It’s not layoffs, it’s just frustration
TikTok’s rise to the top of the social media game has not been smooth. While the app has become extremely popular in a short time, this sudden surge in popularity has been closely watched by the US government as it originates from a Chinese company, ByteDance. TikTok says it has taken steps to assuage national security concerns, including routing US user data through Oracle servers. But it looks like ByteDance’s C-suite still has a say in what happens at TikTok, as it shakes up US leaders at an alarming rate. Some of them say they quit because they just can’t influence anything inside the company.
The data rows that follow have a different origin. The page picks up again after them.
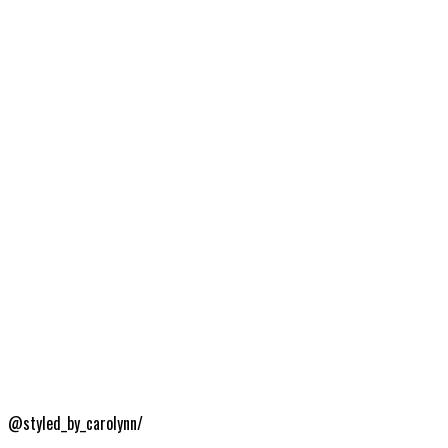
@styled_by_carolynn/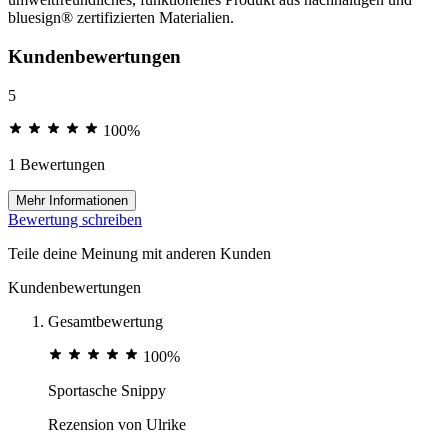
bluesign® zertifizierten Materialien.
Kundenbewertungen
5
100%
1 Bewertungen
Mehr Informationen
Bewertung schreiben
Teile deine Meinung mit anderen Kunden
Kundenbewertungen
Gesamtbewertung
100%
Sportasche Snippy
Rezension von
Ulrike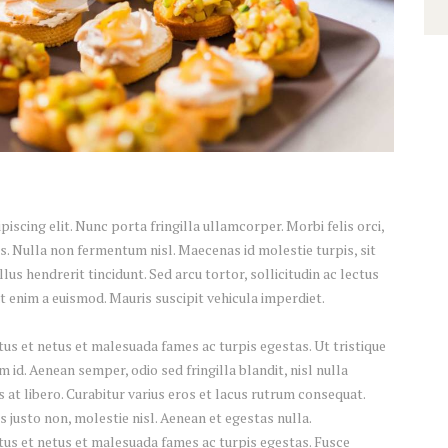
scing elit. Nunc porta fringilla ullamcorper. Morbi felis orci,
s. Nulla non fermentum nisl. Maecenas id molestie turpis, sit
lus hendrerit tincidunt. Sed arcu tortor, sollicitudin ac lectus
iat enim a euismod. Mauris suscipit vehicula imperdiet.
us et netus et malesuada fames ac turpis egestas. Ut tristique
id. Aenean semper, odio sed fringilla blandit, nisl nulla
at libero. Curabitur varius eros et lacus rutrum consequat.
 justo non, molestie nisl. Aenean et egestas nulla.
tus et netus et malesuada fames ac turpis egestas. Fusce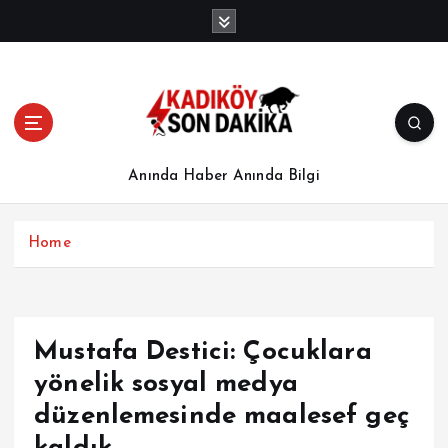
İ
ç
e
r
i
ğ
e
a
Anında Haber Anında Bilgi
t
l
a
Home
Mustafa Destici: Çocuklara
yönelik sosyal medya
düzenlemesinde maalesef geç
At least five senior executives hired by TikTok to lead departments within the company’s US division over the past two years have left. Three of them revealed to Forbes that after being hired, they would have to report to the heads of ByteDance, leaving them little to no influence in decision-making. Another staff member said a company reorganization led to the departure of a fourth department head after he was due to report to Beijing.
TikTok’s most high-profile departure to date came in July when global security chief Roland Cloutier quietly quit after Chinese leaders placed U.S. user data under the purview of a new department.
All of these moves cast doubt on whether TikTok is actually making a huge effort to decouple its US operations from ByteDance’s Chinese systems. Even though the Biden administration removed the Trump-era TikTok ban, the app is still under close scrutiny by federal authorities. An FCC commissioner called for the removal of TikTok from major app stores in June, while lawmakers introduced legislative proposals to limit the use of TikTok on government devices.
TikTok in the US could be moving forward to improve its handling of user data, but the fact that it can’t even keep US executives happy in the job doesn’t help its case.